Nine of the top ten states that will pay the highest income taxes under a “surtax” plan currently being considered in the Democrat-dominated House of Representatives went for Barack Obama last fall. By an average of 25 percent.
Heightening the irony, affected taxpayers in Blue states like Hawaii, Minnesota, and Rhode Island are among the least likely to benefit from any so-called “public option” or federal employer mandate because higher proportions of those residents already receive some form of health coverage.
Perhaps voters were confused by assurances from Candidate Obama that he had no intention of raising costs or disrupting their current care. After all, less than a month before the 2008 election, he promised, “If you've got a health care plan that you like, you can keep it. All I'm going to do is help you to lower the premiums on it.”

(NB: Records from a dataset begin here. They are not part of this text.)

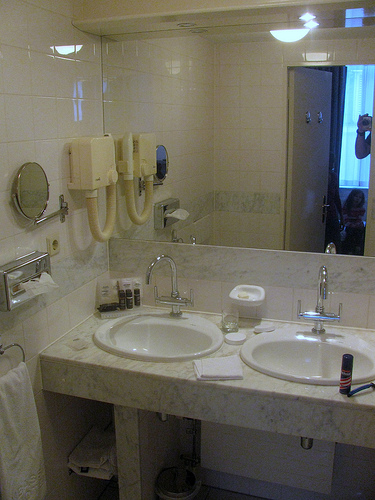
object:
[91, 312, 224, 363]
sink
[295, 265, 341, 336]
faucet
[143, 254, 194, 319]
faucet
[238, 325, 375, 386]
sink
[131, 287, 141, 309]
toiletries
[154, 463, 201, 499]
plastic bag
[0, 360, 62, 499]
towel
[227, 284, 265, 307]
dish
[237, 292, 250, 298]
soap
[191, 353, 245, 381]
cloth rag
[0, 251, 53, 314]
holder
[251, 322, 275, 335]
soap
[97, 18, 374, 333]
wall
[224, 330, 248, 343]
container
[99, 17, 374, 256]
mirror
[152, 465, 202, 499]
can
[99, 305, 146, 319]
tray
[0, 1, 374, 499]
bathroom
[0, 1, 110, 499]
wall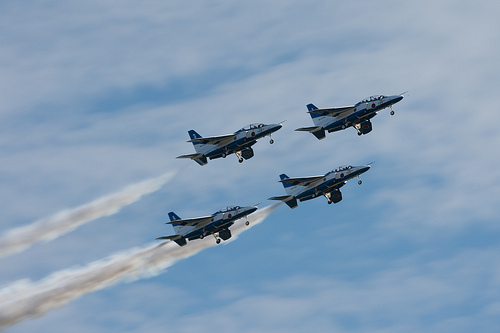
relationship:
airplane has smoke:
[185, 117, 280, 163] [1, 160, 176, 261]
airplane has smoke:
[274, 164, 367, 209] [0, 242, 171, 333]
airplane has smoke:
[163, 205, 254, 249] [0, 242, 171, 333]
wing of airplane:
[187, 132, 234, 147] [185, 117, 280, 163]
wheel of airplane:
[232, 146, 248, 165] [185, 117, 280, 163]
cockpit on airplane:
[238, 121, 265, 133] [185, 117, 280, 163]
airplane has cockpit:
[185, 117, 280, 163] [238, 120, 264, 136]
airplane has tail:
[185, 117, 280, 163] [188, 129, 208, 152]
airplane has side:
[185, 117, 280, 163] [194, 138, 242, 158]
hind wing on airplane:
[176, 150, 198, 161] [185, 117, 280, 163]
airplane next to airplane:
[185, 117, 280, 163] [274, 164, 367, 209]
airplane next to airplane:
[163, 205, 254, 249] [300, 91, 403, 143]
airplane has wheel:
[185, 117, 280, 163] [232, 146, 248, 165]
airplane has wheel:
[185, 117, 280, 163] [268, 133, 276, 146]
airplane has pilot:
[163, 205, 254, 249] [226, 204, 237, 215]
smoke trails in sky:
[1, 160, 176, 261] [5, 4, 488, 332]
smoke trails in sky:
[0, 242, 171, 333] [5, 4, 488, 332]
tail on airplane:
[188, 129, 208, 152] [185, 117, 280, 163]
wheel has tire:
[268, 133, 276, 146] [268, 138, 275, 146]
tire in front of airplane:
[268, 138, 275, 146] [185, 117, 280, 163]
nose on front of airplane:
[266, 123, 283, 136] [185, 117, 280, 163]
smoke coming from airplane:
[1, 160, 176, 261] [185, 117, 280, 163]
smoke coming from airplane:
[0, 242, 171, 333] [274, 164, 367, 209]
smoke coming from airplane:
[0, 242, 171, 333] [163, 205, 254, 249]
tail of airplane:
[188, 129, 208, 152] [185, 117, 280, 163]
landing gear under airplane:
[240, 146, 257, 161] [185, 117, 280, 163]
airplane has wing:
[185, 117, 280, 163] [187, 132, 234, 147]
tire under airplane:
[268, 138, 275, 146] [185, 117, 280, 163]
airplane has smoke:
[163, 205, 254, 249] [1, 160, 176, 261]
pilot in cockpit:
[252, 122, 259, 127] [238, 120, 264, 136]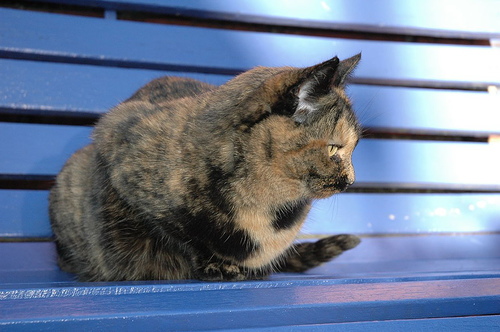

In other words, something for nothing. Except that “nothing” apparently now means a 5.4 percent income surtax and/or penalization of employer-provided health insurance to fund the president’s massive new entitlement scheme.
And, contrary to Obama’s own campaign rhetoric, a tax on benefits would in fact leave more than 118 million people at risk of losing plans they like very much. According a CBS News poll last month, 77 percent of Americans are satisfied with their current health coverage. But they will see their taxes hiked anyway to subsidize government care for a far smaller group that may or may not currently be underserved.
As they say, Red or Blue, elections have consequences. Even when your team wins.